[Collected data entries]
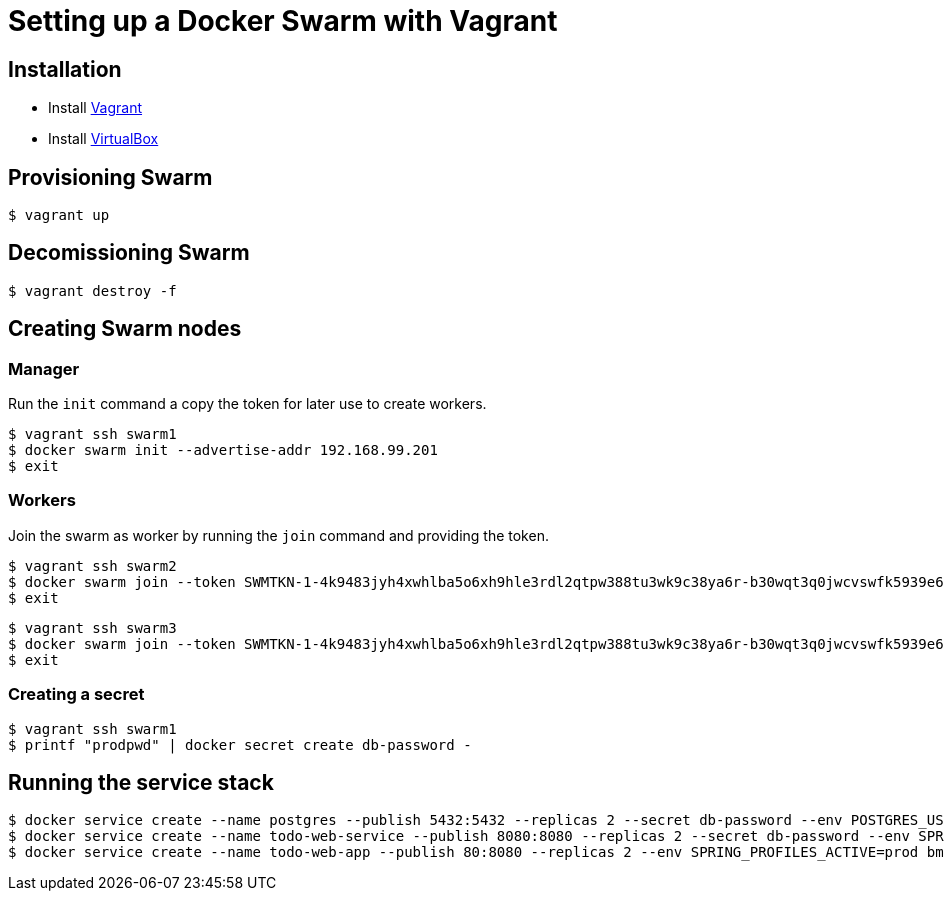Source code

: = Setting up a Docker Swarm with Vagrant

== Installation

* Install https://www.vagrantup.com/[Vagrant]
* Install https://www.virtualbox.org/[VirtualBox]

== Provisioning Swarm

```
$ vagrant up
```

== Decomissioning Swarm

```
$ vagrant destroy -f
```

== Creating Swarm nodes

=== Manager

Run the `init` command a copy the token for later use to create workers.

```
$ vagrant ssh swarm1
$ docker swarm init --advertise-addr 192.168.99.201
$ exit
```

=== Workers

Join the swarm as worker by running the `join` command and providing the token.

```
$ vagrant ssh swarm2
$ docker swarm join --token SWMTKN-1-4k9483jyh4xwhlba5o6xh9hle3rdl2qtpw388tu3wk9c38ya6r-b30wqt3q0jwcvswfk5939e6ph 192.168.99.201:2377
$ exit
```

```
$ vagrant ssh swarm3
$ docker swarm join --token SWMTKN-1-4k9483jyh4xwhlba5o6xh9hle3rdl2qtpw388tu3wk9c38ya6r-b30wqt3q0jwcvswfk5939e6ph 192.168.99.201:2377
$ exit
```

=== Creating a secret

```
$ vagrant ssh swarm1
$ printf "prodpwd" | docker secret create db-password -
```

== Running the service stack

```
$ docker service create --name postgres --publish 5432:5432 --replicas 2 --secret db-password --env POSTGRES_USER=postgres --env POSTGRES_DB_PASSWORD_FILE=/run/secrets/db-password --env POSTGRES_DB=todo postgres:9.6.10-alpine
$ docker service create --name todo-web-service --publish 8080:8080 --replicas 2 --secret db-password --env SPRING_PROFILES_ACTIVE=prod bmuschko/todo-web-service:latest
$ docker service create --name todo-web-app --publish 80:8080 --replicas 2 --env SPRING_PROFILES_ACTIVE=prod bmuschko/todo-web-app:latest
```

**Exercise aim**
Check each line above for "latest" and please state only how many have it.

**Solution for this task**
2